The question comes from the Speaker of Birds, and now the answer is the Speaker of Rivers. In fact, just as the first group were all Birds, and the second nearly all Trees, so now we get mostly Rivers. In this card we tell our stories, and the stories of others. We speak of emotions, and feelings, not just facts. The large fish’s tail bears a quotation from the Hasidic master, Rabbi Nachman of Bratslav, who gave up didactic teaching and told stories. He said “And on the way I told a tale of such power that all who heard it had thoughts of returning to God.” Thus, we tell the stories of the Holocaust, not as horror but as ways to remind us to turn to the divine. Nachman also said once “The whole world is a very narrow bridge. The important thing is not to be afraid.”
How can we bring the pain out from within us.

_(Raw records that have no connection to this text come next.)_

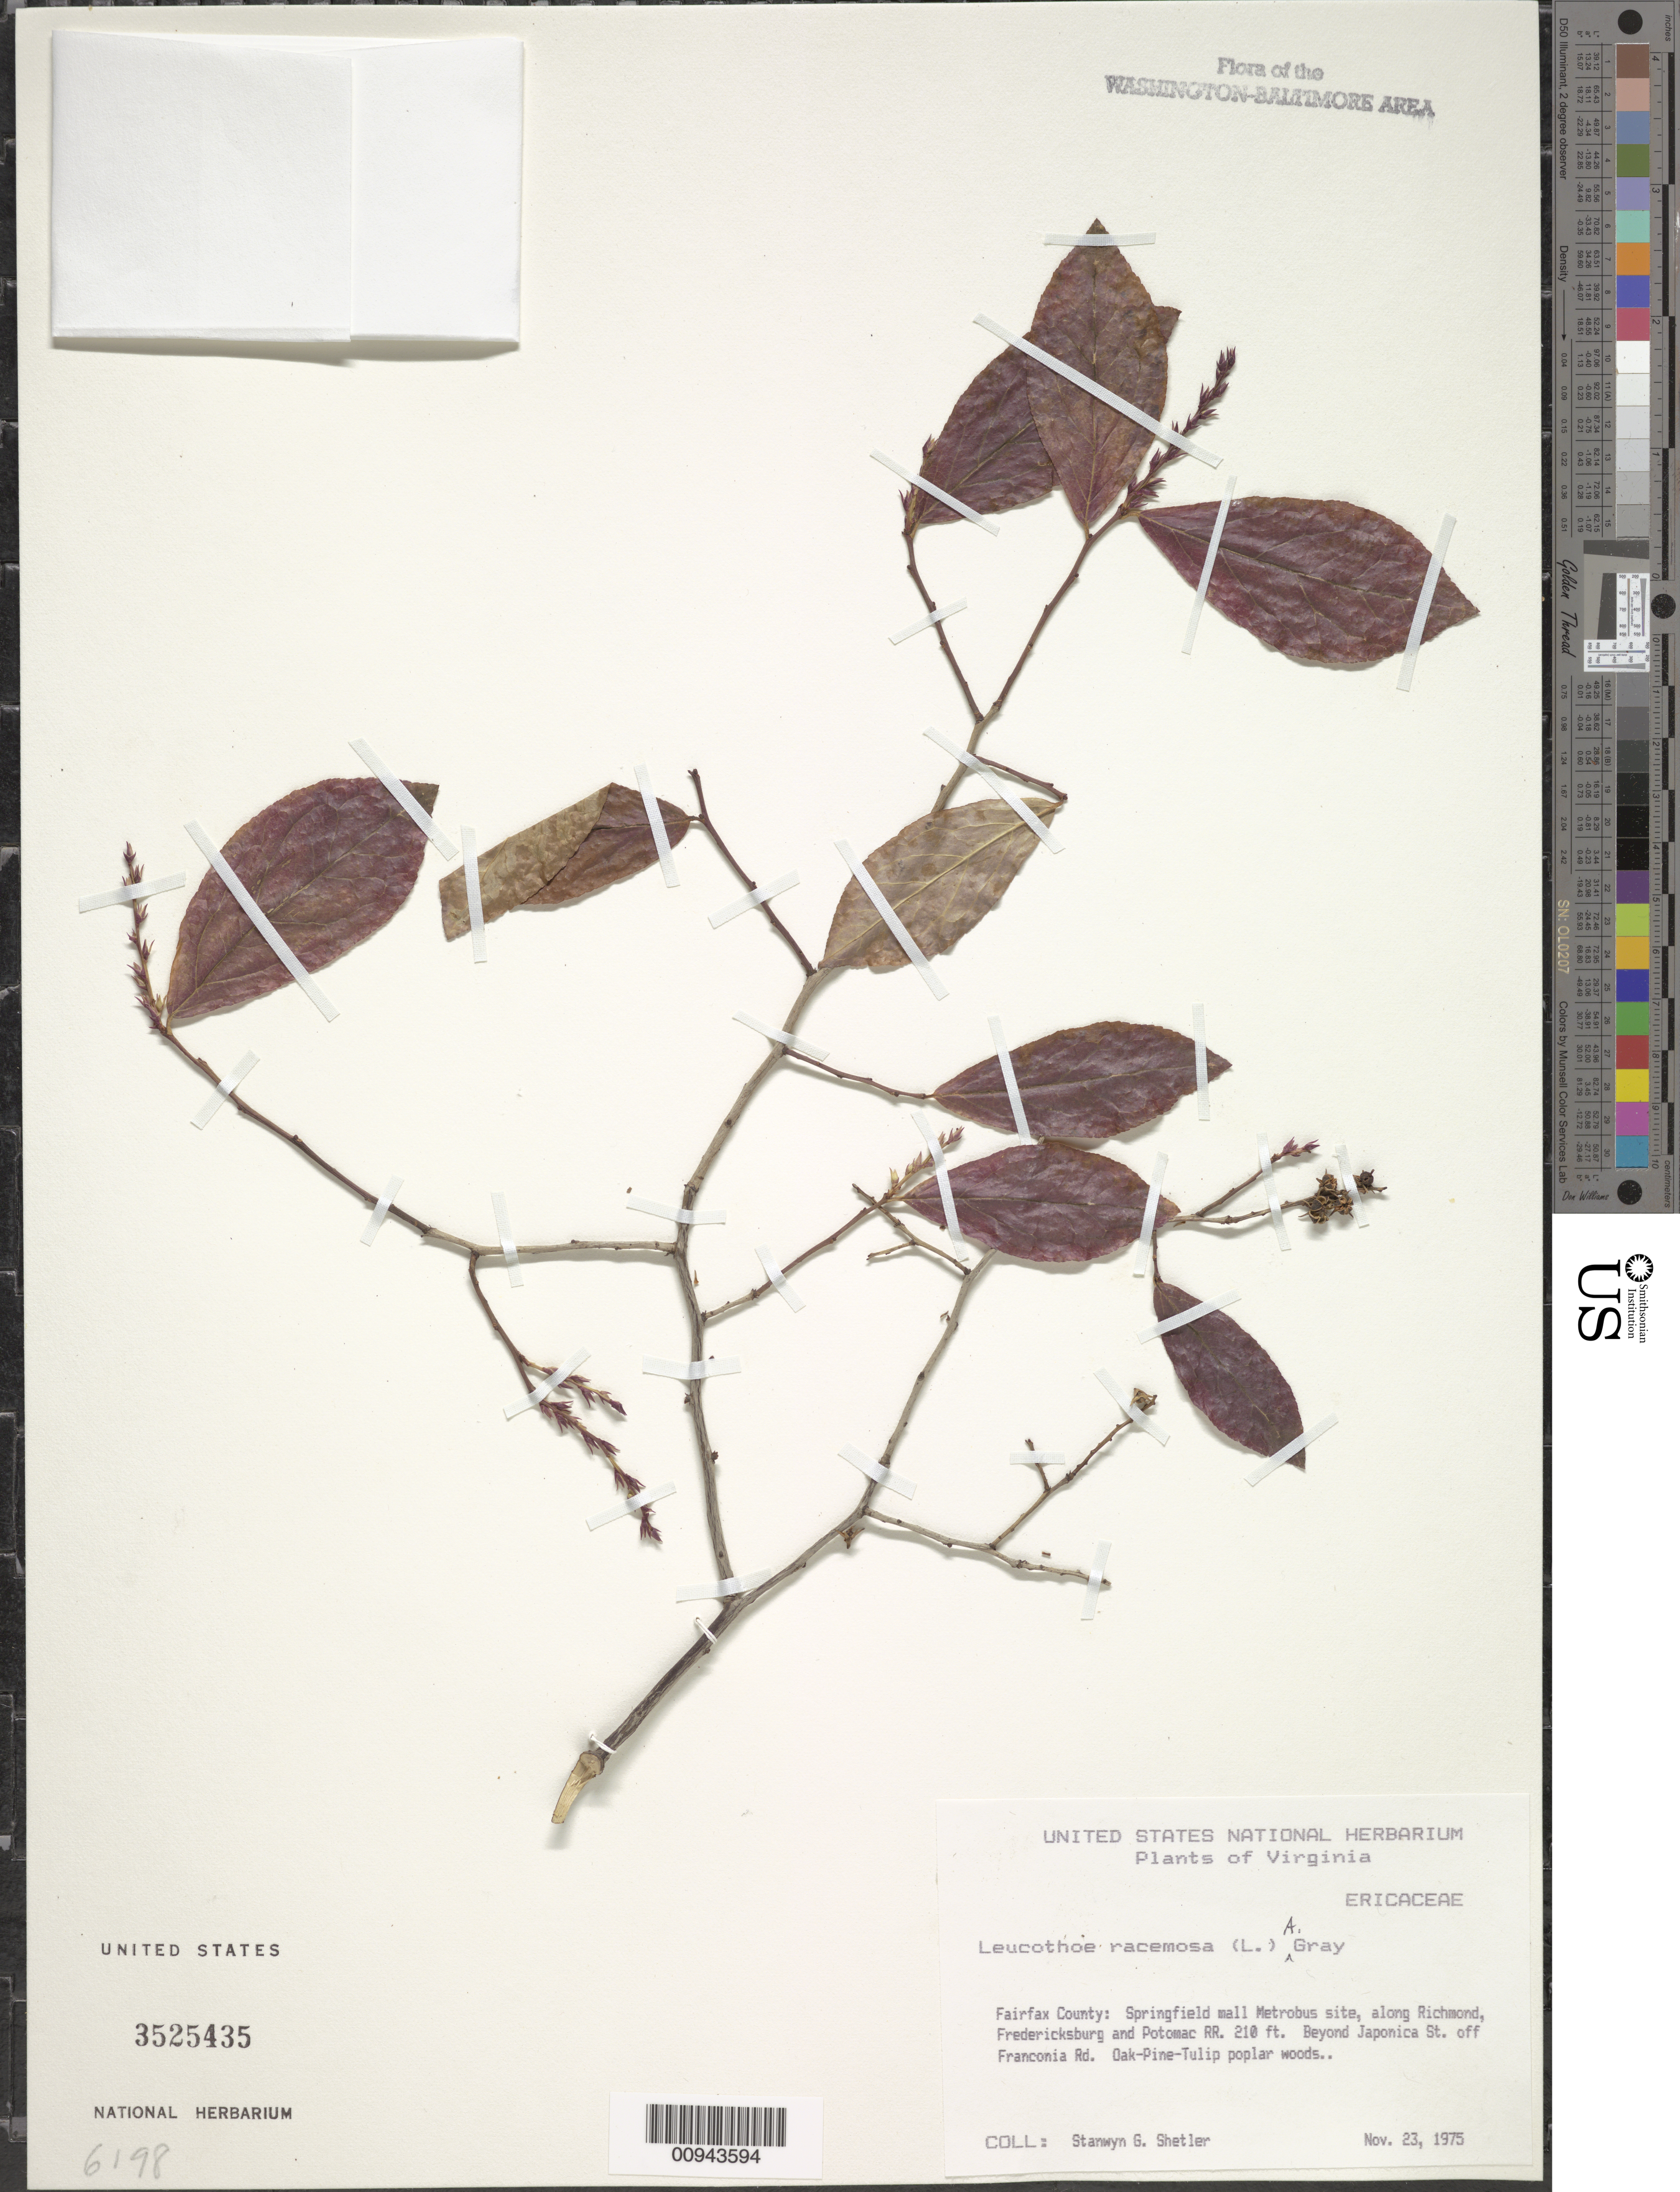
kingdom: Plantae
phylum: Tracheophyta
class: Magnoliopsida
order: Ericales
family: Ericaceae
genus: Leucothoe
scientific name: Leucothoë racemosa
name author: (L.) A. Gray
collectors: S. Shetler & L. Coffin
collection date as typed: Nov. 23, 1975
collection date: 1975-11-23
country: United States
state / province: Virginia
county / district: Fairfax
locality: Springfield Mall metrobus site, along Richmond, Fredericksburg and Potomac RR. Beyond Japonica St. off Franconia Rd.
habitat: oak-pine-poplar woods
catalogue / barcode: US 3525435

The Place of Rivers (Page of Cups) shows someone willing just to sit and look into the darkness. Unlike the 8 of Birds (the inspiration for this question, and also an image of sitting), the androgynous figure does not try to figure it out, or discover the correct way to think about it. Instead s/he simply looks into what is fearful from a place of peace and acceptance.
What is denied?
The 8 of Rivers shows a group of people in joyous procession. The Holocaust can make people forget that joy exists within us, or that we can join together in celebration. Like the 8 of Cups in many decks, this is a card of leaving things behind. The people here, however, have not simply abandoned something, but have taken on sacred identities; the picture was inspired by photos of African dance rituals. And so we do not deny something terrible but something powerful, our ability to rejoin with others and with the spirits. Notice that the 2 of Birds, which inspired the question, showed two figures who would not look at each other, and here the three dance together.
What gift will redeem us?
The Lovers seems the perfect card for the question and the end of the reading. Profound and moving, it shows us the Tarot’s fundamental optimism. Love will redeem us, love will rescue us from despair and lift us into the heights. This version of the card shows a passionate embrace between a human and an angel, or spirit. Love the people in your life, love the divine energy that animates all of us. Jesus said that the essential teaching of the Law was to love God and love your neighbor. Both come from the Torah (the five books of Moses): “You shall love the Infinite your God with all your heart, and all your soul, and all your might,” and “Love your neighbor as yourself.” The Torah also tells us-the most repeated commandment, appearing more than thirty times-“Love the stranger,” that is, the foreigner, the people we tend to see as the enemies, or the scapegoats, or the demons. All these kinds of love lie in this card, as well as the simplest love that redeems us, the passionate love of the people closest to us.